─── 掲載文章 ───
借り初めのひみつきち

仮ブログです。

ロゼッタと林檎と

最近 myos の開発していて気になったことがあります。

myos のスケジューラーをほとんどいじってないのに今まで見たことない不審な動きをするようになったんですよ

そういえば、開発用の MacIntel から Apple に買い替えました。

そして、現状 Apple Macbrewqemu 入れようとすると Intel 版 (Rosetta) しか使えません。

どうやら Rosetta 版の qemu は同期関係がうまく動いてないようです。強いメモリとか弱いメモリとか電磁メモリとか云々・・・

というわけで、 Apple ネイティブの qemu が必要になりました。

でも、ソースからビルドするのはめんどいな〜

そこのあなた!なんと、便利なアプリがあります。

github.com

本来は iOSqemu 使うための GUI フロントエンドアプリのようですが、このアプリはパッチ済みのネイティブ版 qemu を同梱しています。

GUI の設定だけだと myos を動かすには色々足りないものがあったのでカスタマイズが必要ですが、これでだいぶ安定して qemu が使えるようになりました。

Rust 自作 OS 日記/Part 8 🔔

飲食店のテーブルには謎のボタンがついていることがあります。 お店の中のものを勝手に触ると怒られますが、謎のボタンを押すと店員さんがやってきていろいろなサービスを受けることができます。 これって何かに似てませんか?
─── 提供データ ───
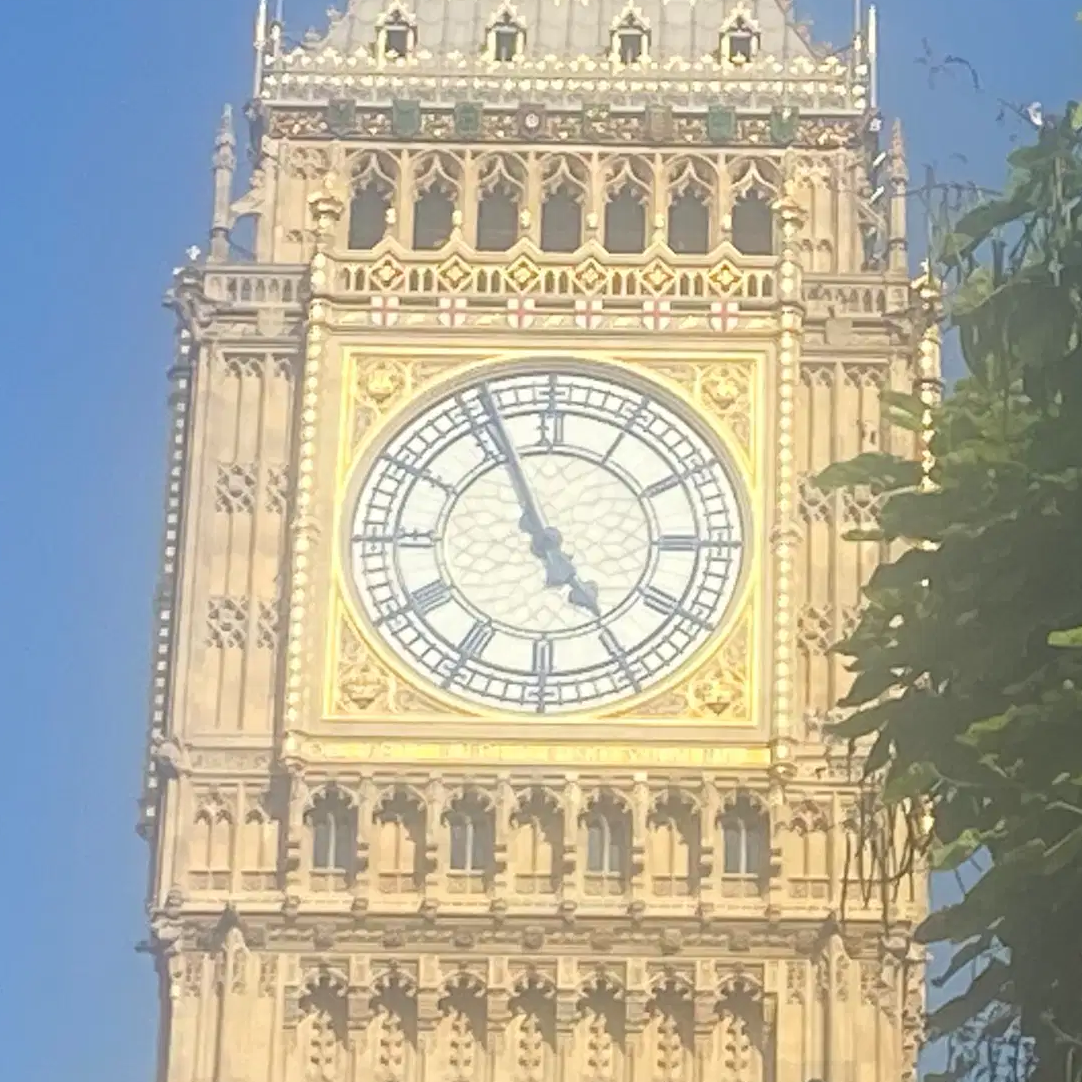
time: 4:56
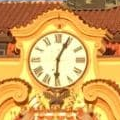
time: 6:04
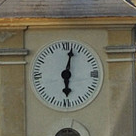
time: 6:02
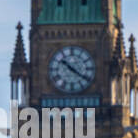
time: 10:20
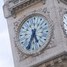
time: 5:34
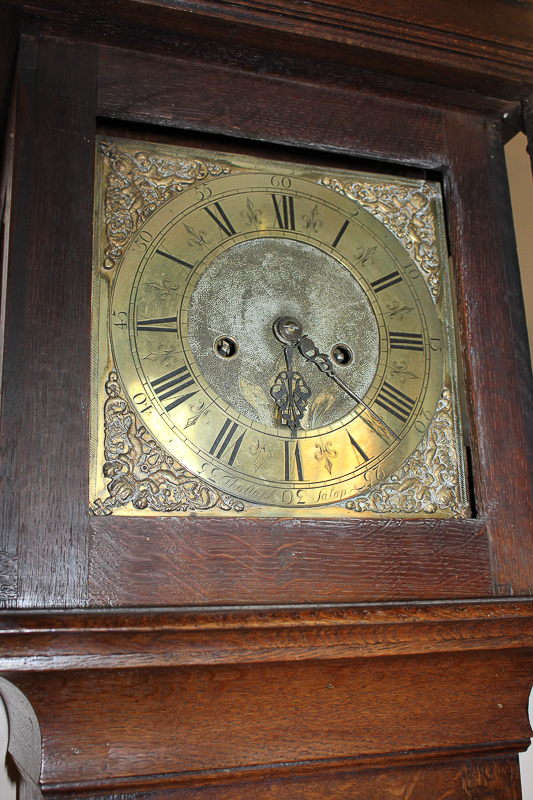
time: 3:30
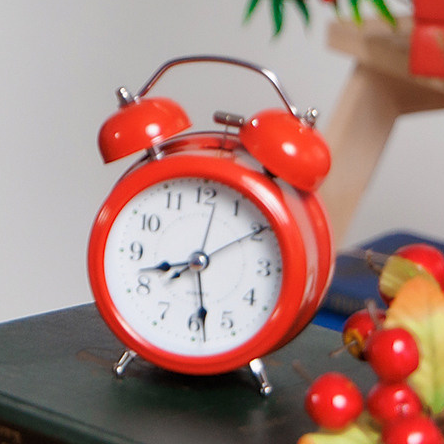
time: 8:28
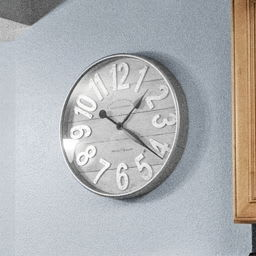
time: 1:21
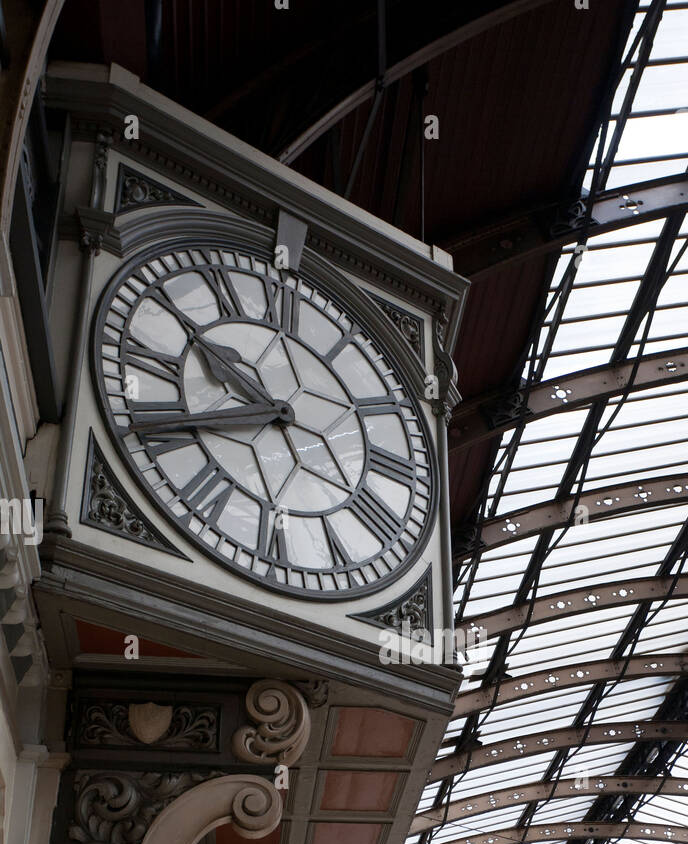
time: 9:40
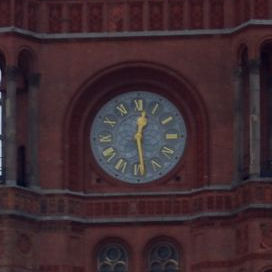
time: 12:28
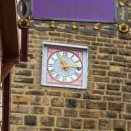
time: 11:13
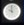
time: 9:59
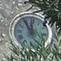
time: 11:54
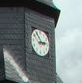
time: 2:54
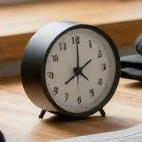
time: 8:00
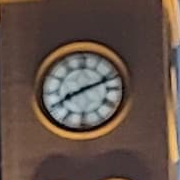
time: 8:11
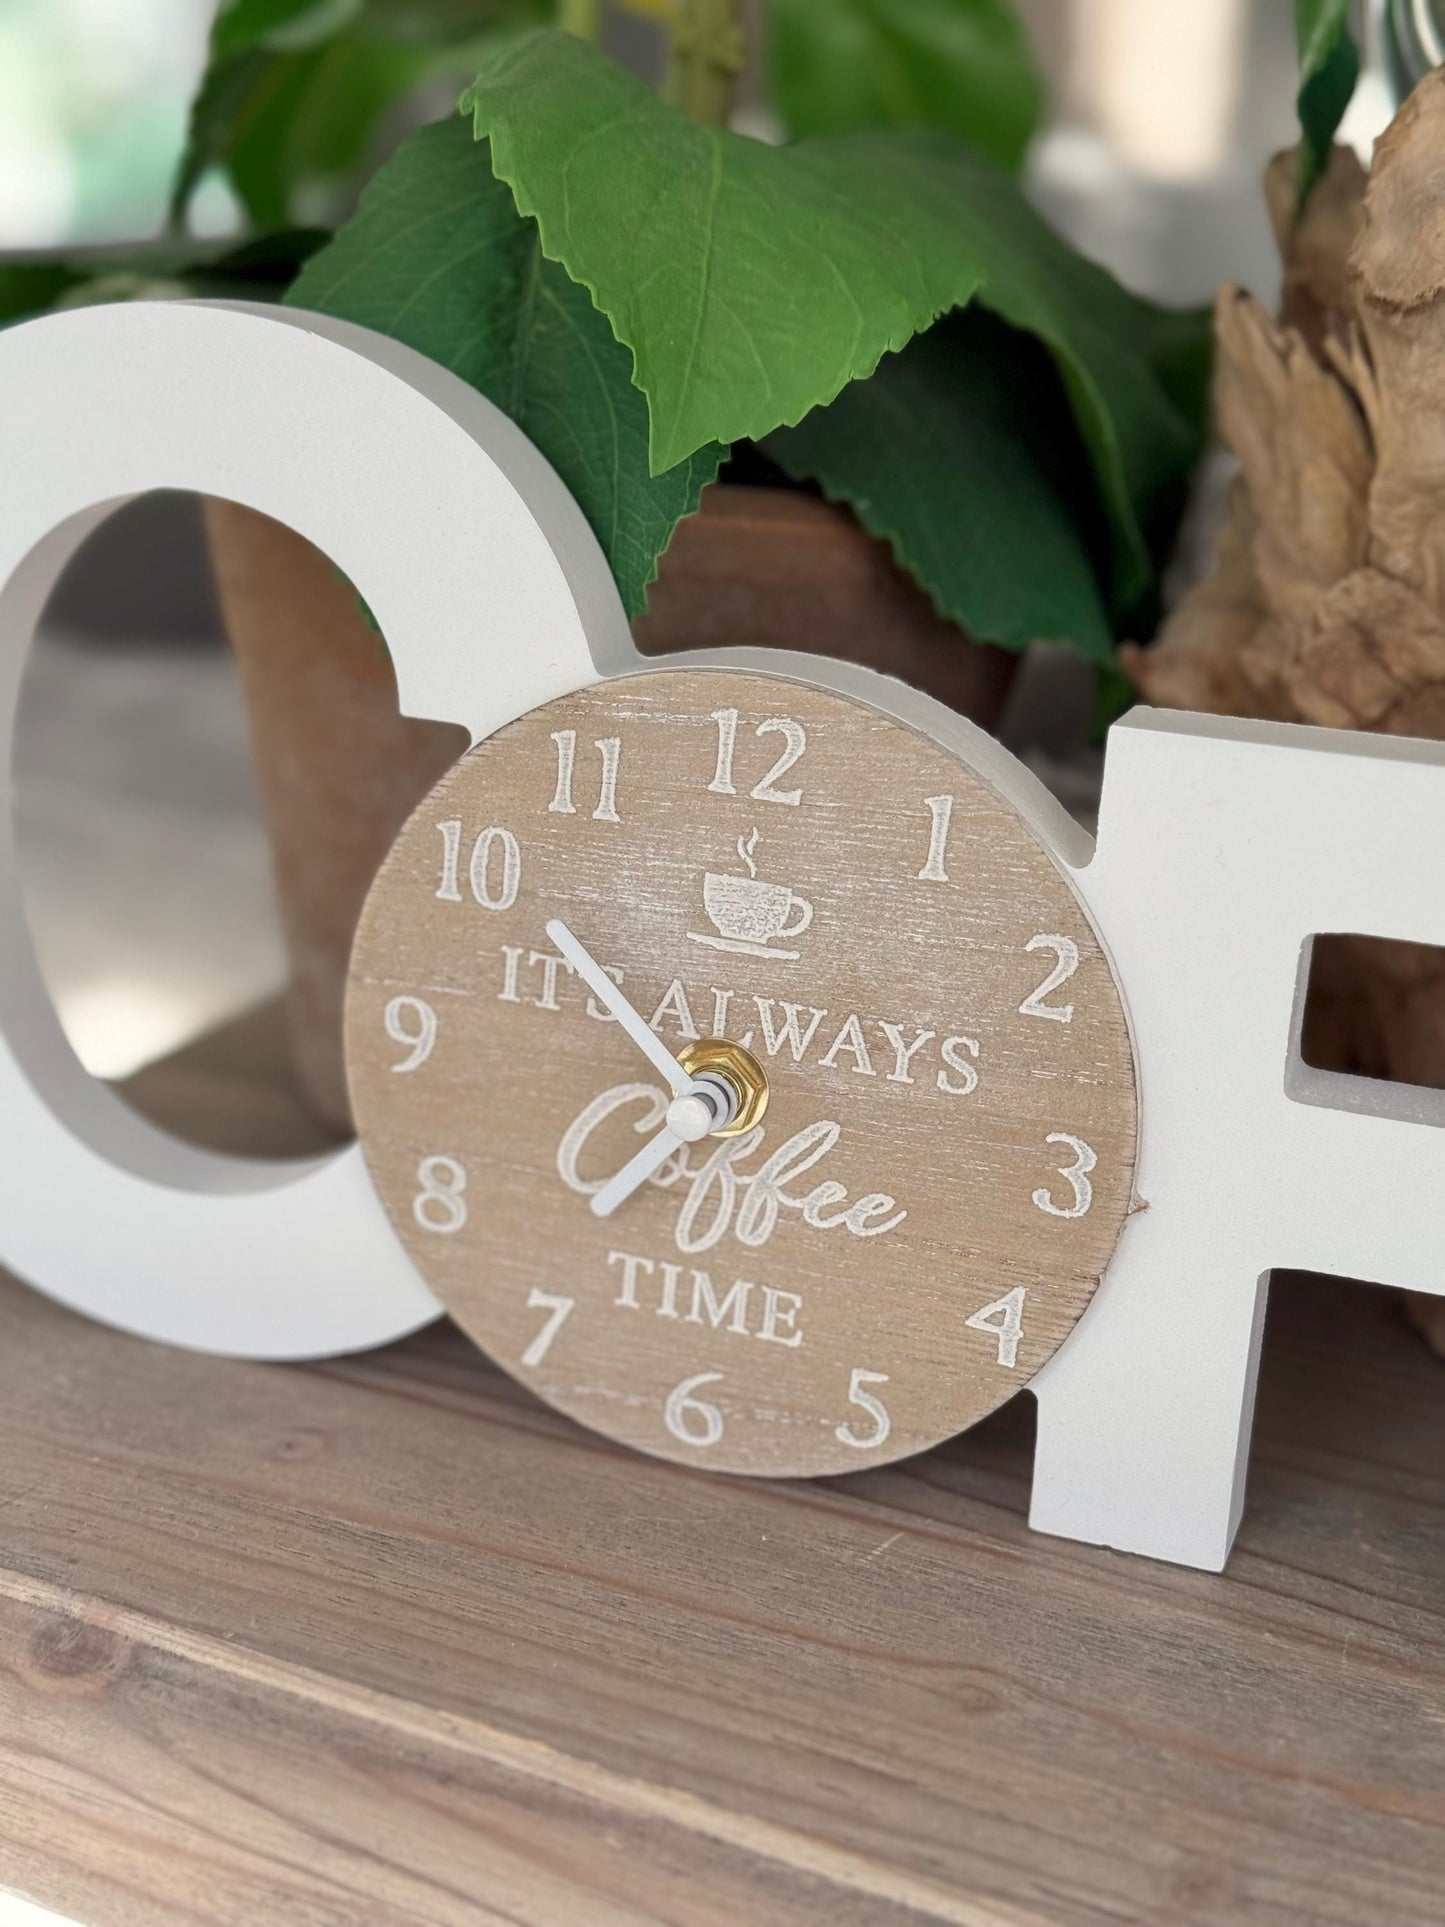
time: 6:50
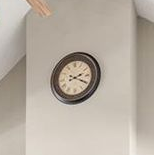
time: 2:19
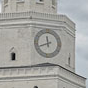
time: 11:41
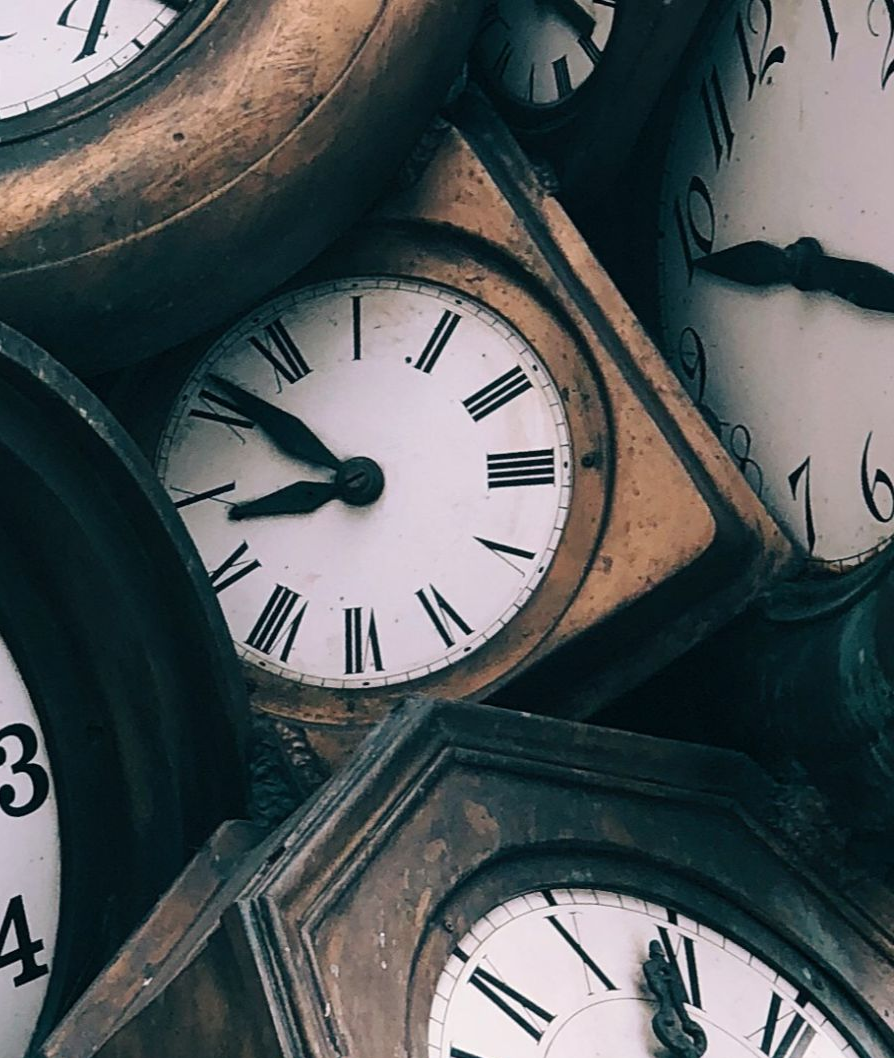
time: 3:48
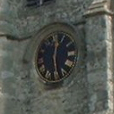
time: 12:28
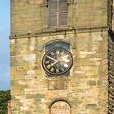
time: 7:49
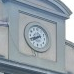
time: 7:41
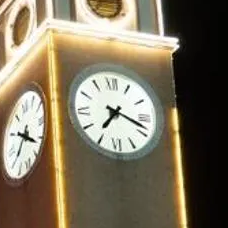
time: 7:18
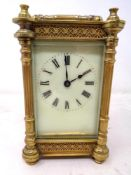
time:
───
**課題と条件**. 自作OS開発のブログ記事について、最後の一文に続く部分を書き足せ。

**解答例**.
前回は WebAssembly のランタイムを実装しました。

WebAssembly 単体では計算とメモリアクセスくらいしかできません。 *1 APIを通してOSに依頼することでいろいろなサービスを受けることができます。

ということで、今回はAPIを実装します。

2種類のAPI

API を実装するにあたり、2種類の方式が思いつきます。

名前ベース方式

モジュール名と関数名を直接指定してインポートした関数を呼び出します。 WASI がこの方式を採用しています。

呼び出すコードはシンプルになりますが、機能ごとにインポートするためインポート項目が多くなります。

また、システムコールは通常 WASM 同士を直接リンクするわけではないので、2つの違う世界の関数を結びつけるためにパラメータの変換などを呼び出される全ての関数に実装する必要があってコストがかかります。

WASM を直接リンクできるリンカーがある場合、この方式ではサードパーティーによる拡張が比較的容易になります。

番号ベース(システムコール)方式

入口となる関数(システムコール)のみをインポートし、番号で機能を指定します。 確か EmscriptenLinux? API をエミュレーションするためにこの方式を採用していた気がします。

インターフェースとして実装する関数が少なくなるメリットがありますが、どの番号がどの機能になるか管理する必要があってサードパーティーによる拡張が難しく、一度公開された機能番号は後から変更が難しく将来廃れたAPIが歯抜けになりやすい問題もあります。

また、この方式は多くの OS においてユーザーモードからカーネルを呼び出すインターフェースに実際に使われています。 System Call や SVC (Supervisor Call) と呼ばれます。

今回はこちらを採用します。

こんにちは、世界

ではハローワールドを実装してみます。

WebAssembly に対応している言語は増えてきているので他の言語でアプリケーションを実装することもできますが、当面は Rust でサンプルを開発することにします。

Rust の wasm ターゲットは wasm32-unknown-unknown となります。まずはコンパイラの準備をします。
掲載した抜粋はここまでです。